### RECORDS TO PROCESS
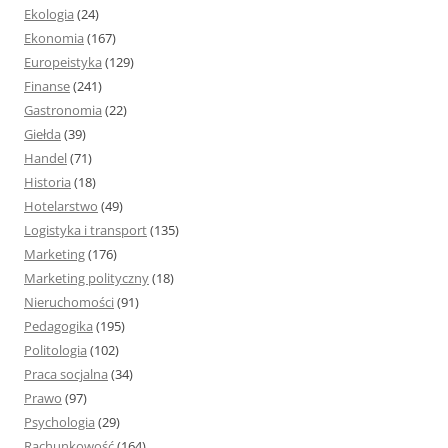
Ekologia
(24)
Ekonomia
(167)
Europeistyka
(129)
Finanse
(241)
Gastronomia
(22)
Giełda
(39)
Handel
(71)
Historia
(18)
Hotelarstwo
(49)
Logistyka i transport
(135)
Marketing
(176)
Marketing polityczny
(18)
Nieruchomości
(91)
Pedagogika
(195)
Politologia
(102)
Praca socjalna
(34)
Prawo
(97)
Psychologia
(29)
Rachunkowość
(164)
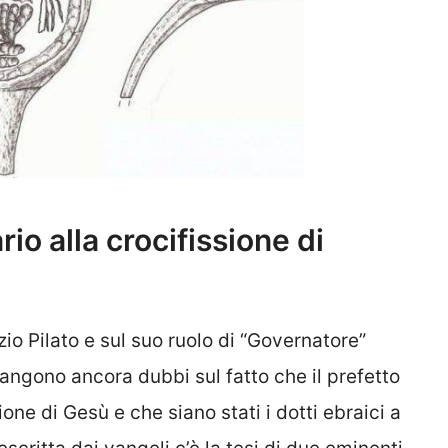
rio alla crocifissione di
io Pilato e sul suo ruolo di “Governatore”
angono ancora dubbi sul fatto che il prefetto
one di Gesù e che siano stati i dotti ebraici a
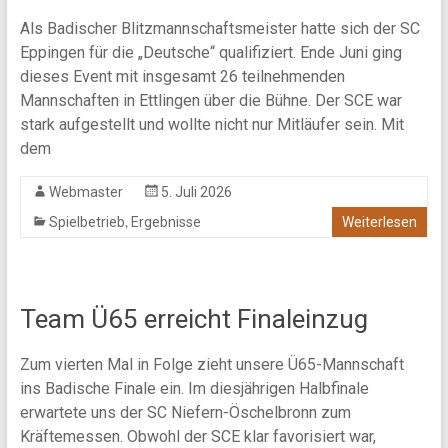
Als Badischer Blitzmannschaftsmeister hatte sich der SC
Eppingen für die „Deutsche“ qualifiziert. Ende Juni ging
dieses Event mit insgesamt 26 teilnehmenden
Mannschaften in Ettlingen über die Bühne. Der SCE war
stark aufgestellt und wollte nicht nur Mitläufer sein. Mit
dem
Webmaster
5. Juli 2026
,
Spielbetrieb
Ergebnisse
Weiterlesen
Team Ü65 erreicht Finaleinzug
Zum vierten Mal in Folge zieht unsere Ü65-Mannschaft
ins Badische Finale ein. Im diesjährigen Halbfinale
erwartete uns der SC Niefern-Öschelbronn zum
Kräftemessen. Obwohl der SCE klar favorisiert war,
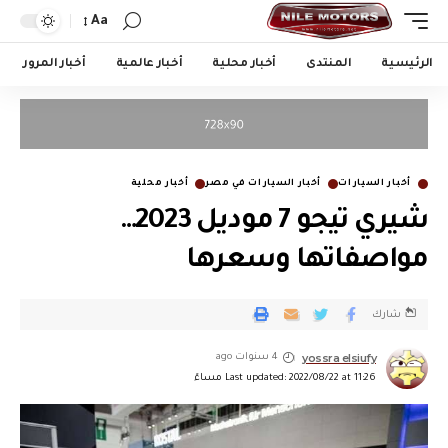
Aa
الرئيسية
المنتدى
أخبار محلية
أخبار عالمية
أخبار المرور
أخبار السيارات
أخبار السيارات في مصر
أخبار محلية
شيري تيجو 7 موديل 2023…
مواصفاتها وسعرها
شارك
yossra elsiufy
4 سنوات ago
Last updated: 2022/08/22 at 11:26 مساءً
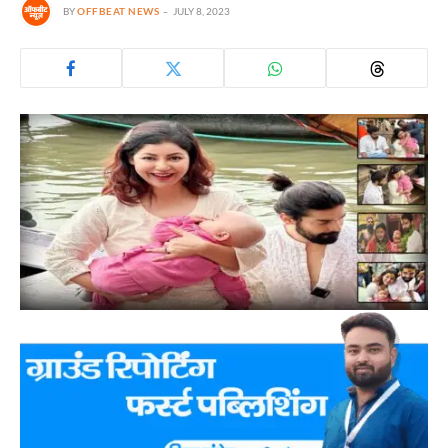
BY
OFFBEAT NEWS
JULY 8, 2023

### TASK DETAILS
Each line of the material with the word "السيارات" in it should be listed.

### ANSWER FOR THIS EXERCISE
أخبار السيارات
أخبار السيارات في مصر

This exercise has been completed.